Please update the records below by replacing "Responder" with "Contestar" everywhere and changing nothing else. Leave the pictures out of your answer.

......

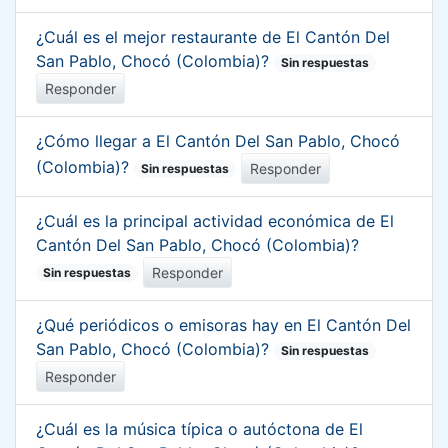
¿Cuál es el mejor restaurante de El Cantón Del
San Pablo, Chocó (Colombia)?
Sin respuestas
Responder
¿Cómo llegar a El Cantón Del San Pablo, Chocó
(Colombia)?
Responder
Sin respuestas
¿Cuál es la principal actividad económica de El
Cantón Del San Pablo, Chocó (Colombia)?
Responder
Sin respuestas
¿Qué periódicos o emisoras hay en El Cantón Del
San Pablo, Chocó (Colombia)?
Sin respuestas
Responder
¿Cuál es la música típica o autóctona de El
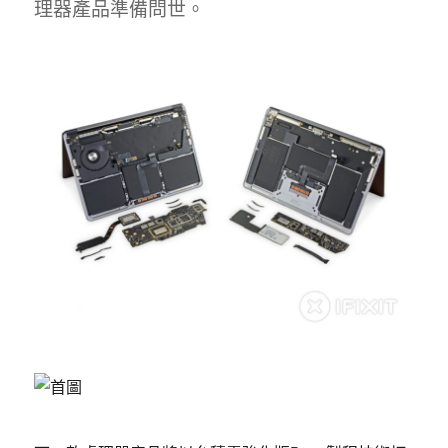
理器產品準備問世。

......

# TASK SOLUTION:
¿Cuál es el mejor restaurante de El Cantón Del
San Pablo, Chocó (Colombia)?
Sin respuestas
Contestar
¿Cómo llegar a El Cantón Del San Pablo, Chocó
(Colombia)?
Contestar
Sin respuestas
¿Cuál es la principal actividad económica de El
Cantón Del San Pablo, Chocó (Colombia)?
Contestar
Sin respuestas
¿Qué periódicos o emisoras hay en El Cantón Del
San Pablo, Chocó (Colombia)?
Sin respuestas
Contestar
¿Cuál es la música típica o autóctona de El
理器產品準備問世。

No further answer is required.